## Data section
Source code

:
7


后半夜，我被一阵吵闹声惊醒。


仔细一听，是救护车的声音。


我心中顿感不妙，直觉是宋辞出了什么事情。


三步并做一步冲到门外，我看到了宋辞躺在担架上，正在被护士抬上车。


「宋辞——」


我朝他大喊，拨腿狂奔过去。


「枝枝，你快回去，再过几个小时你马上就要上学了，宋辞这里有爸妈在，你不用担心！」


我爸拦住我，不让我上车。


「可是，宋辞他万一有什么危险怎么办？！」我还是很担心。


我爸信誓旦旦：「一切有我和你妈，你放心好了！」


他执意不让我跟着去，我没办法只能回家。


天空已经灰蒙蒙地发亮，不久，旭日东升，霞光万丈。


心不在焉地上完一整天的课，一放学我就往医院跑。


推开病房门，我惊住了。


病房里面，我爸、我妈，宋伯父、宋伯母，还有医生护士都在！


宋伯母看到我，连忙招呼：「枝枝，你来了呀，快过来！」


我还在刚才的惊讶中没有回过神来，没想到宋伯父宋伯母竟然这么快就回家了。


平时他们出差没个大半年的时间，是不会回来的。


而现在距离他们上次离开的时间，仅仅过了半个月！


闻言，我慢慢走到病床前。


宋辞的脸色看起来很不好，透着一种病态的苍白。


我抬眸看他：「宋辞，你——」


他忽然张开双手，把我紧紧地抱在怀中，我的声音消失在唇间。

## Work order
Nothing should appear in the answer except the lines from the one with "我还在刚才的惊讶中没有回过神来，没想到宋伯父宋伯母竟然这么快就回家了。" through the final line of the records, written exactly.

## Answer section
我还在刚才的惊讶中没有回过神来，没想到宋伯父宋伯母竟然这么快就回家了。


平时他们出差没个大半年的时间，是不会回来的。


而现在距离他们上次离开的时间，仅仅过了半个月！


闻言，我慢慢走到病床前。


宋辞的脸色看起来很不好，透着一种病态的苍白。


我抬眸看他：「宋辞，你——」


他忽然张开双手，把我紧紧地抱在怀中，我的声音消失在唇间。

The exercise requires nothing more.